Identifizierung und Quantifizierung von Beta-Strahlern zur zerstörungsfreien Charakterisierung radioaktiver Abfälle

Projektleiter: Dr. Thomas Bücherl

Wissenschaftler: Marek Blaszczynski, Dr. Ch. Lierse v. Gostomski

Das Vorhaben wurde mit Mitteln des Bundesministeriums für Bildung und Forschung unter dem Förderkennzeichen 15S9245 gefördert.

 

Ein allgemein eingesetztes Verfahren für die zerstörungsfreie Charakterisierung radioaktiver Abfallgebinde ist das segmentierte Gamma-Scanning (Bücherl et al. 1998). Das Gamma-Strahlung emittierende Inventar wird hierbei anhand der charakteristischen Linien im gemessenen Spektrum identifiziert. Die entsprechenden Nettopeakflächen ermöglichen unter Verwendung geeigneter Modelle eine Quantifizierung der Gamma-Aktivitäten (z. B. Martens und Filss 1990).

Die Identifizierung und Quantifizierung von Beta-Strahlern im Abfallgebinde erfordert weitergehende Auswerteverfahren. Einige können über ihre zusätzlich emittierten Gamma-Linien identifiziert und quantifiziert werden, reine Beta-Strahler hingegen tragen zum Gamma-Spektrum nur durch ihr Bremsstrahlung-Spektrum bei.

Es wurde eine Methode zur Identifizierung und Quantifizierung dieser reinen Beta-Strahler in radioaktiven Abfallgebinden entwickelt. Ausgangspunkt der Methode ist die Auswertung des Gamma-Spektrums. Nach Identifikation aller vorhandener Linien im Spektrum (charakteristische Gamma-Linien, Single- und Double Escape-Linien, Röntgen-Linien, Annihilations-Peaks etc.) werden diese Informationen zusammen mit Kalibrationsdaten des Detektorsystems und weiteren Informationen zur Abfallmatrix, zu Wirkungsquerschnittsdaten aus Datenbanken etc. genutzt um das Spektrum ohne Bremsstrahlung-Anteil mittels geeigneter Methoden zu simulieren. Dies kann mit Monte-Carlo Simulationen, oder wie im Vorhaben genutzt, mittels Computerprogrammen, welche die mathematische Beschreibungen der physikalischen Vorgänge wie Photoeffekt, (Mehrfach-) Compton-Streuung, Rückstreuung etc. und die Schwächung durch die Abfallmatrix etc. berücksichtigt . Subtraktion des simulierten vom gemessenen Spektrum liefert die im gemessenen Gamma-Spektrum enthaltenen Bremsstrahlung-Anteile.
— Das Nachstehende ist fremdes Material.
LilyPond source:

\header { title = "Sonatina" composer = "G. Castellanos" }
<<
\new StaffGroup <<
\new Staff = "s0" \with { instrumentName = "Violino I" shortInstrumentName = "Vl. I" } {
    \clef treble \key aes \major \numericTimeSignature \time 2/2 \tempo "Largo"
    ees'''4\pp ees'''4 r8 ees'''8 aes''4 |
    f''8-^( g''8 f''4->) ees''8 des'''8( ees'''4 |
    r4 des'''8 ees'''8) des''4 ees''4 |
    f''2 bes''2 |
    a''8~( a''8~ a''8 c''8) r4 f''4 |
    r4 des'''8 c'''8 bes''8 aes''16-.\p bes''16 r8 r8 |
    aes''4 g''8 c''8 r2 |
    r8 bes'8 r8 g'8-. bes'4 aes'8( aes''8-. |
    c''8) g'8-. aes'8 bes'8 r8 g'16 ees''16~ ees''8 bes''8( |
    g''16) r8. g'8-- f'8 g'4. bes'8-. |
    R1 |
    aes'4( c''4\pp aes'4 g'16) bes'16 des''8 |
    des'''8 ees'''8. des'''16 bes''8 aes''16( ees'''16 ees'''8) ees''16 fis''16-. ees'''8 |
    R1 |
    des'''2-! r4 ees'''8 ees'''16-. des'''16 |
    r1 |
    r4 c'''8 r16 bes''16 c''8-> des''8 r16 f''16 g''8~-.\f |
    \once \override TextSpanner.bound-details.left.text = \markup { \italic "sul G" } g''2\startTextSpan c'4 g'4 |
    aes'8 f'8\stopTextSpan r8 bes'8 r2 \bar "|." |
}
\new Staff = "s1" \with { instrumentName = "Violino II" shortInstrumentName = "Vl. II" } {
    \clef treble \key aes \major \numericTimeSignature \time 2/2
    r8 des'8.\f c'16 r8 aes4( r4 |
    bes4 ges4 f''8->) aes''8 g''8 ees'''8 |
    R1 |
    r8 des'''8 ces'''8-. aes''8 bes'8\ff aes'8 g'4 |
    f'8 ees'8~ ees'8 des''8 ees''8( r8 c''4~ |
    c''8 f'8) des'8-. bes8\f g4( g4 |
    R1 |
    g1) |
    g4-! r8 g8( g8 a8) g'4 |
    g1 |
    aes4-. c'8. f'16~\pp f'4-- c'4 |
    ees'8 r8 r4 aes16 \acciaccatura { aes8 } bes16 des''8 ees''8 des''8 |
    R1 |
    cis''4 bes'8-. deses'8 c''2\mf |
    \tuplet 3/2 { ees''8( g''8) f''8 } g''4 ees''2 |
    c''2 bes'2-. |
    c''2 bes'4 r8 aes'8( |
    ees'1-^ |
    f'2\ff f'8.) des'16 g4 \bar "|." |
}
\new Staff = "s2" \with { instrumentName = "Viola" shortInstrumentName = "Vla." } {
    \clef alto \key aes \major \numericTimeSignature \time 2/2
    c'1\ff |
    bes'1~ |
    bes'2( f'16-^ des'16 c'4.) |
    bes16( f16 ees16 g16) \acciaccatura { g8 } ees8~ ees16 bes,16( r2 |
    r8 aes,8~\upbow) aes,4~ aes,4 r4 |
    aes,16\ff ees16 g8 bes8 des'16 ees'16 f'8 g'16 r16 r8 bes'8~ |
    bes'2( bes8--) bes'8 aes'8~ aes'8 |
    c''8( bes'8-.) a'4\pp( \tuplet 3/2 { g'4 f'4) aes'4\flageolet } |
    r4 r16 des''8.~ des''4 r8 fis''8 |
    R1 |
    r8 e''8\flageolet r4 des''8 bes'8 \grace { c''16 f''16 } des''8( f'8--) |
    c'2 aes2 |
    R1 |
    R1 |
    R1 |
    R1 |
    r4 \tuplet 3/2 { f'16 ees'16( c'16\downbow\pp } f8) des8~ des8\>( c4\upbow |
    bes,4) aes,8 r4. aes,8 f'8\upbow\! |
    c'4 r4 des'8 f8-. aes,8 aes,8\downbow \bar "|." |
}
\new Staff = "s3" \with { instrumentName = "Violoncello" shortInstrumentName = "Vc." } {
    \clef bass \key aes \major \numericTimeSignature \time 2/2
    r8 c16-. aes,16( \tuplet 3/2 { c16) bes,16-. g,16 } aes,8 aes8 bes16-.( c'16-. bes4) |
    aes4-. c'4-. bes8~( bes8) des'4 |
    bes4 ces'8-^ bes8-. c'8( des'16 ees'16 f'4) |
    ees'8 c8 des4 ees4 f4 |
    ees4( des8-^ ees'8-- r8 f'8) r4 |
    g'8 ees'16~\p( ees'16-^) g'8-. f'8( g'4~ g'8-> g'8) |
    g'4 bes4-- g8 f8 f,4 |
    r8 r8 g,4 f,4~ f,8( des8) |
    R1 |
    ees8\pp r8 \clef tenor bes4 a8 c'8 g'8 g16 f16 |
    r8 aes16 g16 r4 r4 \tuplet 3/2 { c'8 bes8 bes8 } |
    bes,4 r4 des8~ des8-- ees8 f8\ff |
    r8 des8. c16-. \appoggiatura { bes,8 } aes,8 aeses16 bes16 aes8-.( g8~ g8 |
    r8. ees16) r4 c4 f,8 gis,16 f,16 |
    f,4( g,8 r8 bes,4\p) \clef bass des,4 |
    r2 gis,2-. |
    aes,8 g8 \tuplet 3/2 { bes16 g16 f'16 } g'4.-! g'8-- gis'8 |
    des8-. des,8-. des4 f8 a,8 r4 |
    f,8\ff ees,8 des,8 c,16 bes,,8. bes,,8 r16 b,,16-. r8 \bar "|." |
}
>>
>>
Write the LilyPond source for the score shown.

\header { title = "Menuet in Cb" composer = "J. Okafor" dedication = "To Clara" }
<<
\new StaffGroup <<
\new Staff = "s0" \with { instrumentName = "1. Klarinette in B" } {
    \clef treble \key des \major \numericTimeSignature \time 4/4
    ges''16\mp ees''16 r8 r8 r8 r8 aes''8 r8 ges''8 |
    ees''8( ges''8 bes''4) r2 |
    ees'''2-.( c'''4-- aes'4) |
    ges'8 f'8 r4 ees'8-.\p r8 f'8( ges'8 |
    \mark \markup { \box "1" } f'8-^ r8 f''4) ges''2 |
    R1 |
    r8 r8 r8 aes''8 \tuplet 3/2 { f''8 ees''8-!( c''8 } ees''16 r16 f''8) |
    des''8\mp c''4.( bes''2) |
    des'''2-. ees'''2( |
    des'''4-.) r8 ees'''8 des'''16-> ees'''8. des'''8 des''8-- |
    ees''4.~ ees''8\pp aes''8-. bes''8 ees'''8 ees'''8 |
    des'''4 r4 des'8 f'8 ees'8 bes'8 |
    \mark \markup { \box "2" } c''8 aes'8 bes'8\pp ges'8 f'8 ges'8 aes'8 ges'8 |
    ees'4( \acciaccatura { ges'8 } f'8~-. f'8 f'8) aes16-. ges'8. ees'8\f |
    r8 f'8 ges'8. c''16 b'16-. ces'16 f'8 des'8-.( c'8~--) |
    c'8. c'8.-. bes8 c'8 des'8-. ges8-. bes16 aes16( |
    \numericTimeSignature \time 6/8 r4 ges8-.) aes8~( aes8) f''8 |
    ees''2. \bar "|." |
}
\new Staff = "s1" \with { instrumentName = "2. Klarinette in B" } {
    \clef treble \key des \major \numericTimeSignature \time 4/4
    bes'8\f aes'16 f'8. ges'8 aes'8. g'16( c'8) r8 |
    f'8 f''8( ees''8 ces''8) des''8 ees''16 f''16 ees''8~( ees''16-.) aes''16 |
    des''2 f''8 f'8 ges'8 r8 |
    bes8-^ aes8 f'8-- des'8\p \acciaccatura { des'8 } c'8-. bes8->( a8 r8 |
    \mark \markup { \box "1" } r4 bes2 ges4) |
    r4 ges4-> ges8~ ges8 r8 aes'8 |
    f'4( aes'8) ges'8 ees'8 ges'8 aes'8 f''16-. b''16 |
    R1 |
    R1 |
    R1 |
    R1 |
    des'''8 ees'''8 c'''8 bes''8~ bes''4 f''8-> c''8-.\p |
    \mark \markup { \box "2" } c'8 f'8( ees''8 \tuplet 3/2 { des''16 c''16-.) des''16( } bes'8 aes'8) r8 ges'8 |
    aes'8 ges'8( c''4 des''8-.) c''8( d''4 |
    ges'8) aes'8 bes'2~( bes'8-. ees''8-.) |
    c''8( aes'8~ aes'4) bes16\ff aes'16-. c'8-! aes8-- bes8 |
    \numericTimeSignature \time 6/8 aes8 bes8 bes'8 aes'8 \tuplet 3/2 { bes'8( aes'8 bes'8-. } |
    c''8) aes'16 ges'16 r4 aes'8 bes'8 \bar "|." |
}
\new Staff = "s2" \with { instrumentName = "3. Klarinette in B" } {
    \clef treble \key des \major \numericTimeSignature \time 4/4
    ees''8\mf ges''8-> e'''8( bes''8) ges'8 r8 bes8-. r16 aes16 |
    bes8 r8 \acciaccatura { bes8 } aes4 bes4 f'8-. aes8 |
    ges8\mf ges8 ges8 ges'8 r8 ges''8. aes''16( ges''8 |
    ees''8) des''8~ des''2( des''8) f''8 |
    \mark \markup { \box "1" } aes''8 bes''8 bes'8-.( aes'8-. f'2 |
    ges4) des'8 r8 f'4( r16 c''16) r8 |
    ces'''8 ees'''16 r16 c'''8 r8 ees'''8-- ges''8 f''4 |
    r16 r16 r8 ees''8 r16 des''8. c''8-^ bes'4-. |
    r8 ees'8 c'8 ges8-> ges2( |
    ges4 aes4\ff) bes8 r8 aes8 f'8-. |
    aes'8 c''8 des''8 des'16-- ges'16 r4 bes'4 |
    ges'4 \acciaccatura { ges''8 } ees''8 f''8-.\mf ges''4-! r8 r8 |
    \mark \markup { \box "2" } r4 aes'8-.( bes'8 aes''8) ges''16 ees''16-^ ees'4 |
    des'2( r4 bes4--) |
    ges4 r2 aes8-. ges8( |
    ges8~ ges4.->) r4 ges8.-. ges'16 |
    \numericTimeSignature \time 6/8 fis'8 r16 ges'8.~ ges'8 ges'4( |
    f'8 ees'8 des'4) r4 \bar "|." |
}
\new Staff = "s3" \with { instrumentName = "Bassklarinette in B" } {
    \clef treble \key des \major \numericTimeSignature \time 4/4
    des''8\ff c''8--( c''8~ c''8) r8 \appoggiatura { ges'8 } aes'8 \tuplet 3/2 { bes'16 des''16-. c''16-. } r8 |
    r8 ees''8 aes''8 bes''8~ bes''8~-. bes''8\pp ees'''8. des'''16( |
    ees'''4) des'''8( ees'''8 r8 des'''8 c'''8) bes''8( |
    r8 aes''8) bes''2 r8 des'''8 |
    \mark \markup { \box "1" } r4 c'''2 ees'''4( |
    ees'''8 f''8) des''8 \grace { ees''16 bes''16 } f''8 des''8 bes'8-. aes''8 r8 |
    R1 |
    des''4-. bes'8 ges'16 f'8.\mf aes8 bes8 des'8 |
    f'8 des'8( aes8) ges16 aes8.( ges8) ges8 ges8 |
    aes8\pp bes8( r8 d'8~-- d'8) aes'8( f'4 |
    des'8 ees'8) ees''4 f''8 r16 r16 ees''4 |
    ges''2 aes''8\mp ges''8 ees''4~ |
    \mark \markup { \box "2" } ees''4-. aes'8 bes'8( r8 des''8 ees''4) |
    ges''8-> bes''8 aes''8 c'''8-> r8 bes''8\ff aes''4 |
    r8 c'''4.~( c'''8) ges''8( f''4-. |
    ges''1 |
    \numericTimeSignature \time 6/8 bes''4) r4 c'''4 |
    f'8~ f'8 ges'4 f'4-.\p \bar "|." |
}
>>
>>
Für die weitere Auswertung werden vorab unter Verwendung der Bethe-Heitler-Formel (Bethe und Heitler 1934) berechnete und gespeicherte Bremsstrahlung-Spektren für eine Vielzahl an Beta-Strahlern, eingebettet in unterschiedlichen Matrizes, genutzt. Bei Bedarf kann diese Datensammlung um zusätzliche Beta-Strahler und Matrizes erweitert werden. Der Vergleich dieser berechneten Bremsstrahlungs-Spektren mit dem abgeleiteten Bremsstrahlung-Anteil durch lineare Optimierung mittels generalisierter reduzierter Gradienten Methode (Lasdon, Leon, S. et al. 1974) ermöglicht die Identifizierung des Beta-Strahlers sowie über den ermittelten Proportionalitätsfaktor seine Quantifizierung. Für letzteres ist eine entsprechende Kalibration vorab auszuführen.

Die Anwendbarkeit der Methode wurde an 200-l Kalibrationsgebinden sowie an einem realen Abfallgebinde demonstriert.

 

Referenzen

Bücherl, T.; Kaciniel, E.; Lierse von Gostomski, Ch. (1998): Synopsis of Gamma Scanning Systems.

Report WG-A-01. ENTRAP. Online verfügbar unter www.en-trap.eu/doc/gammasynopsis.pdf, zuletzt geprüft am 12.03.2019.

Lasdon, Leon, S.; Fox, Richard, L.; Ratner, Margery, W. (1974): Nonlinear optimization using the generalized reduced gradient method. In:

Revue française d’automatique, informatique, recherche opérationnelle. 8 (3), S. 73–103. Online verfügbar unter www.numdam.org/item/RO_1974__8_3_73_0/, zuletzt geprüft am 25.06.2019.

Martens, B. R.; Filss, P. (1990): Determination of the radionuclide inventory for waste packages using gamma-ray-detectors of low beam widths. Hg. v. P. (Ed.) Bernard. Commission of the European Communities (CEC) (EUR--12890), zuletzt geprüft am 26.08.2019.